I do think that people make true statements all the time — statements true to their character. That is, the things we actually say, are not true. But anyway, my point was that social sciences are actually, at the end of the day, chopping stuff up in a very similar way as the actual physical sciences. No point — just more data to combine with lines of reasoning.

Don’t Tell Me!

Posted in Happiness, health, love, Magick, Mysticism, Philosophy, Reality Bites, Ultimate Reality, World of Emotions with tags , , , , , , , on January 23, 2009 by wizardsmoke

If love isn’t a choice, it isn’t love. Love is only special because it is directly in opposition to our best survival-based interests. And I don’t mean love as in sexual desire, because that’s the impulse to procreate. Love is compassion for other people who are actually a threat to our survival.

Thus spake the ‘Smoke on a dorky post to one of his goofy Google groups. Not that anyone paid any attention, but nor should they. People need to follow their hearts! Ha! but you didn’t hear it from me…

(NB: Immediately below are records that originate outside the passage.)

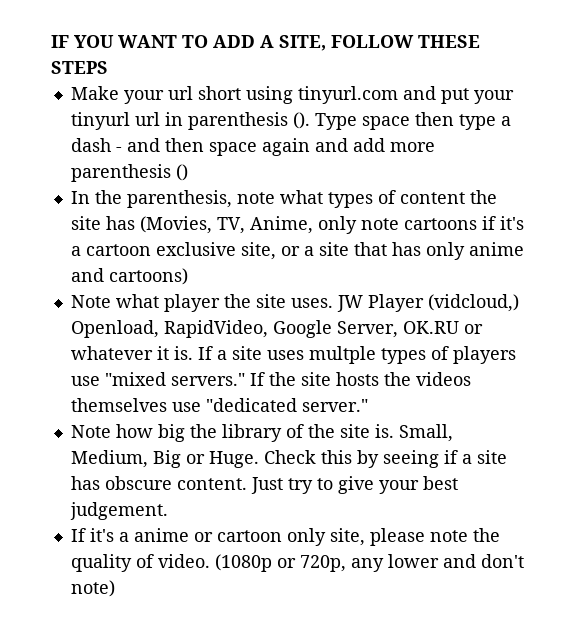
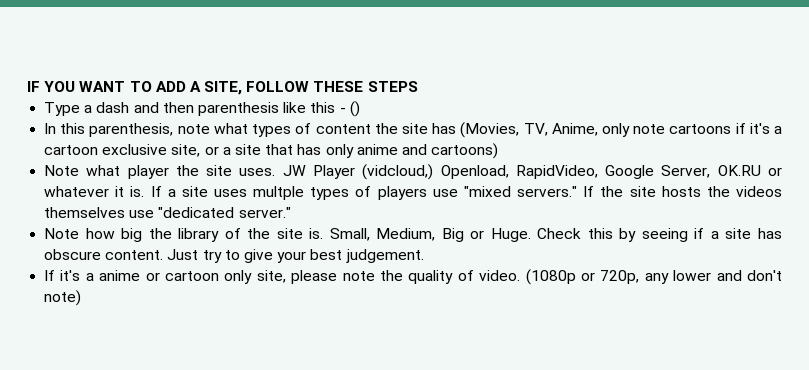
[70,86,514,104] [70,112,496,130] Make your url short using tinyurl.com and put your tinyurl url in parenthesis (). Type space then type -> [44,102,81,116] Type
[115,147,122,152] - -> (130, 107) none
[208,138,435,156] [70,164,171,182] space again and add more parenthesis -> [197,102,346,116] parenthesis like this -
[94,190,122,204] the -> [60,123,86,134] this

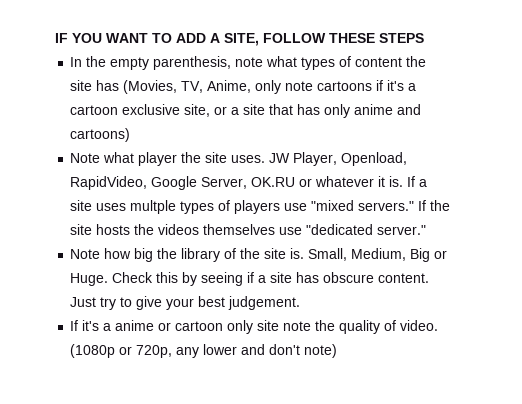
[44,101,360,117] // Type a dash and then parenthesis like this - () -> (424, 38) none
[60,123,86,134] this -> [86,56,150,70] the empty
[313,164,434,180] Player (vidcloud,) -> [293,152,338,166] Player,
[256,270,338,284] site, please -> [257,320,280,331] site

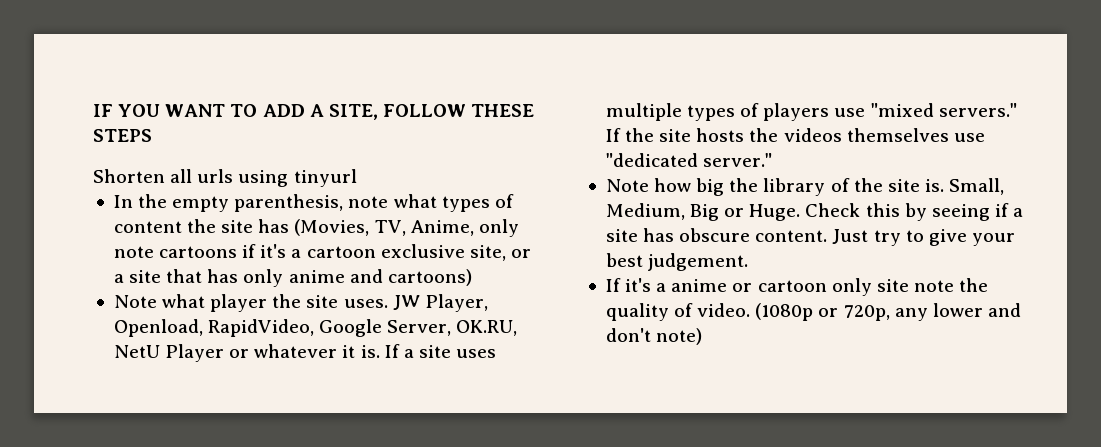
(424, 38) none -> [93,169,357,187] // Shorten all urls using tinyurl
[251,177,296,187] OK.RU -> [456,320,518,336] [113,344,225,362] OK.RU, NetU Player
[130,200,177,214] multple -> [605,103,682,121] multiple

Anyway, one confusing issue is that there are no actual correct or right answers to anything. There is only more of the same in any given direction. In the famous scene from The Matrix (already looking so dated!), when Morpheus says that he can only show the door, but not open it for Neo, he’s implying the idea that only you can decide what you want to do. There are no universally correct answers, because you have to live with yourself and your decisions. It’s all relative. It’s like dating someone who alternately wants you to be their slave and boss. As long as we have someone telling us what to do or doing things for us, we won’t be satisfied.

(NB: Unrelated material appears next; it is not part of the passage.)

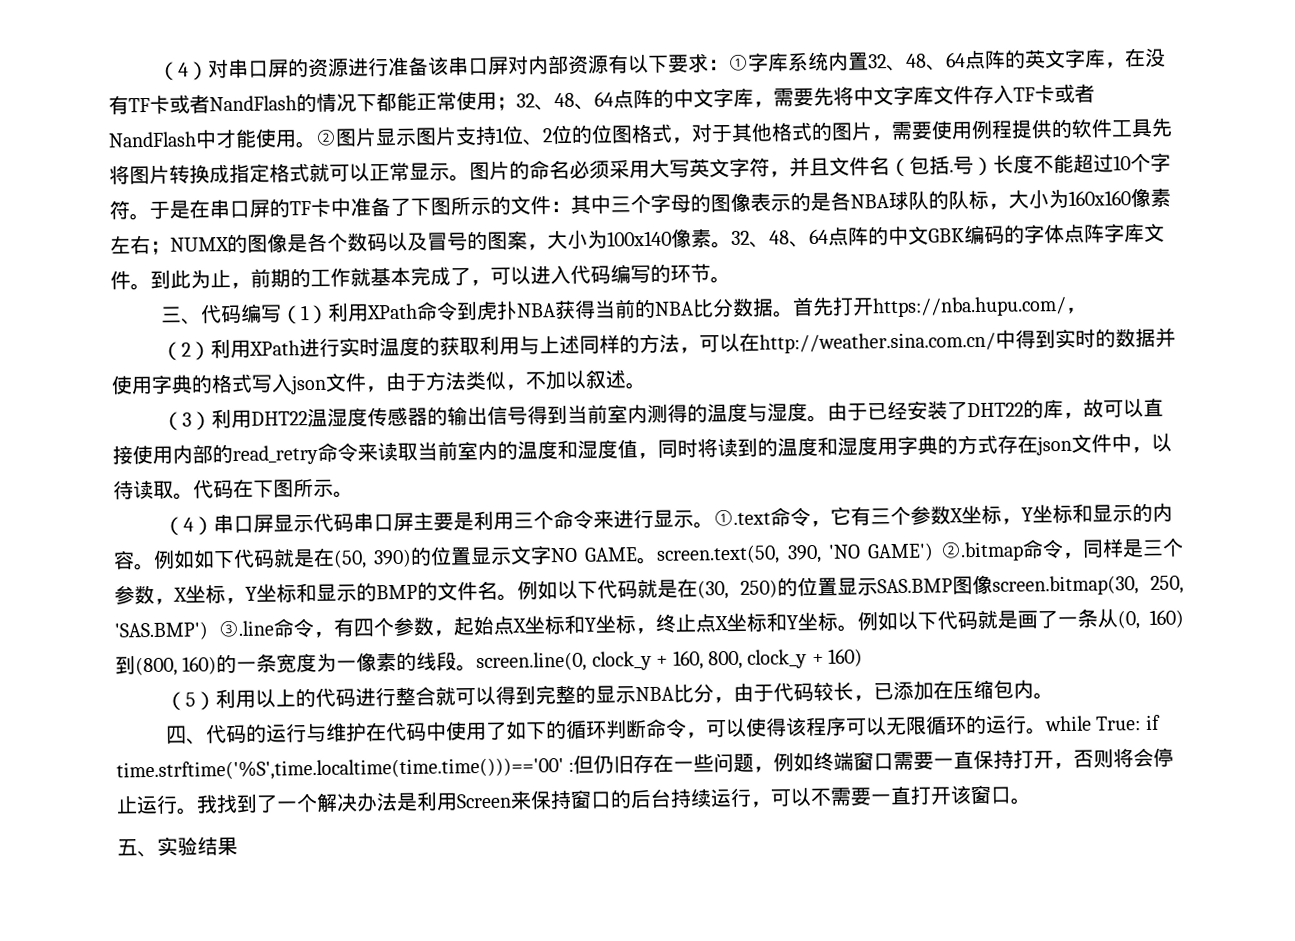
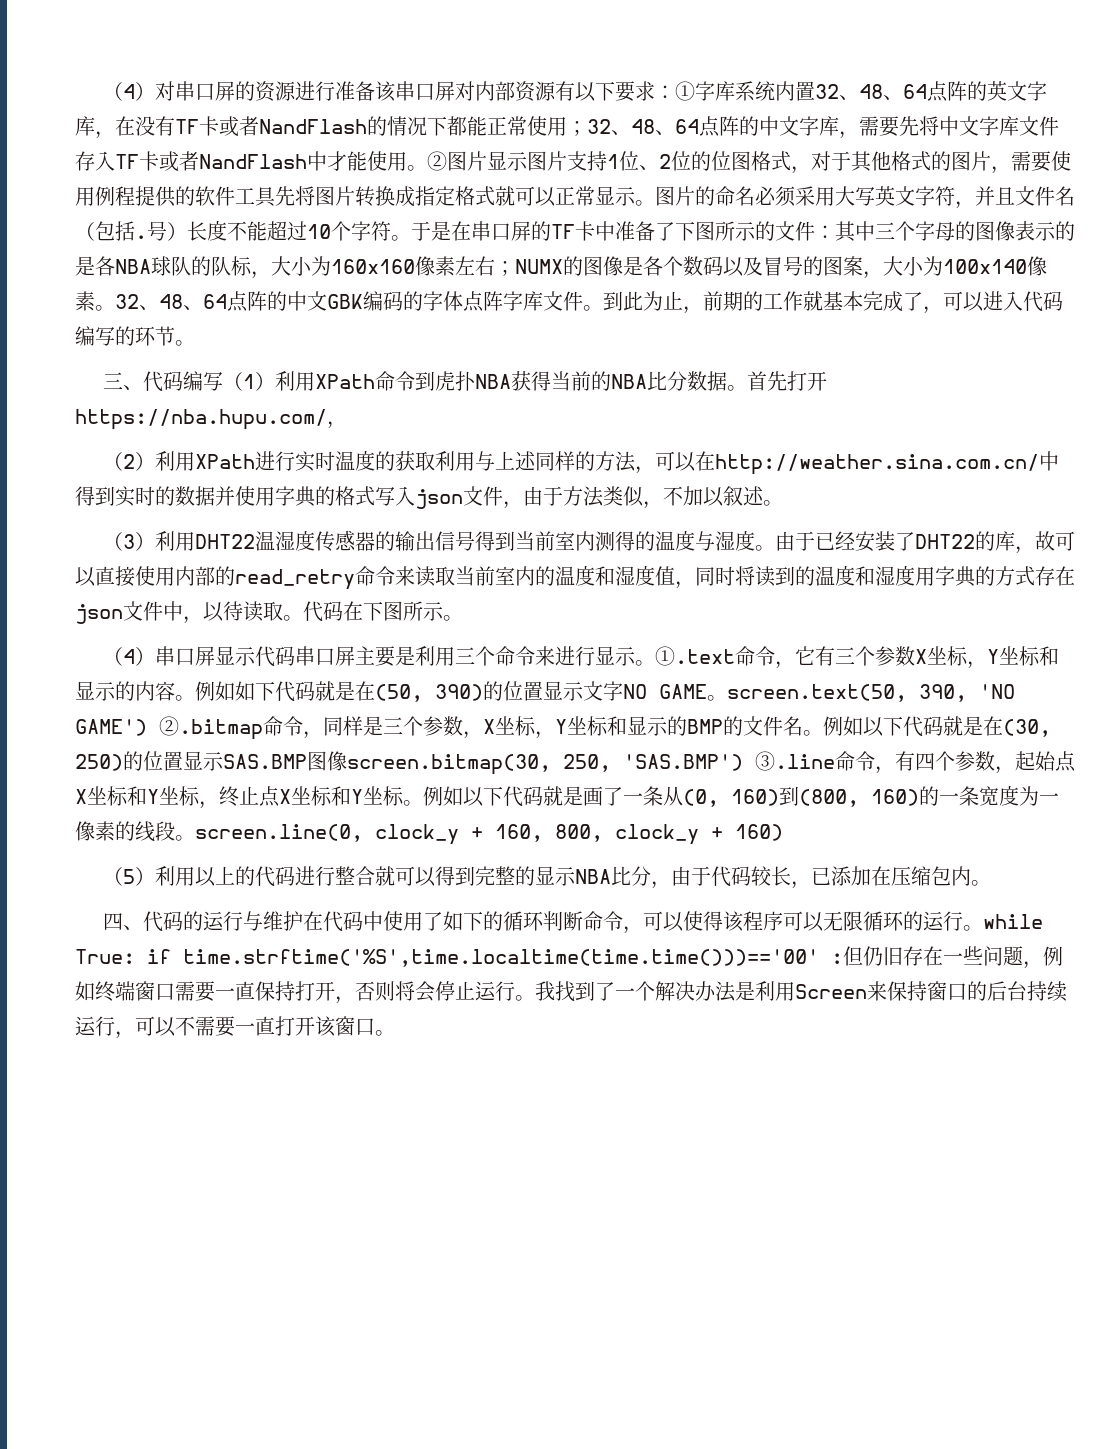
[117,836,238,858] // 五、实验结果 -> (395, 1033) none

But what is satisfaction anyway? It’s just the absence of craving in the mind. That’s why camping in the wilderness (if you can find it these days!) or periods of extended vacation or retreat are so nice. The environmental humming — the distractions — that the mind feeds on in our daily routine, it all fades away and the mind no longer has any garbage or junk food to cling to. Even if you aren’t actively seeking out some kind of deep meditative experience, you’ll begin to relax and rediscover forgotten memories.

In the entertaining book, North Toward Night, the writer/international sailor Alvah Simon spends a year by himself, living in his small sailboat, in the frozen Arctic passage between Canada and Greenland. During the winter, he finds himself in nearly 24-hour darkness for months. Sitting there in the dark with nothing to do except read a few books and eat, he describes how his memory and imagination grew incredibly strong and potent. And there is no mention of religious practices or meditation or other stuff so many people will often attribute to these psychological events (not to mention, the author’s interpretations of other events as magical or willed by God is pretty charmingly naive). He simply spent so much time on his own, without any other individuals (“social distortion”) to feed upon or supply his mind with choices or actions to mimic.

Actually, what’s so crazy is that our actions reflect our environments and surroundings and social spheres even if we consciously make an effort to resist being affected by them. But there’s no escape — it’s like advertising, you don’t consciously buy into the ads — they infiltrate your subconscious. But you can certainly chill out, see what’s going on around you, and choose what path to follow in best accordance with your desires.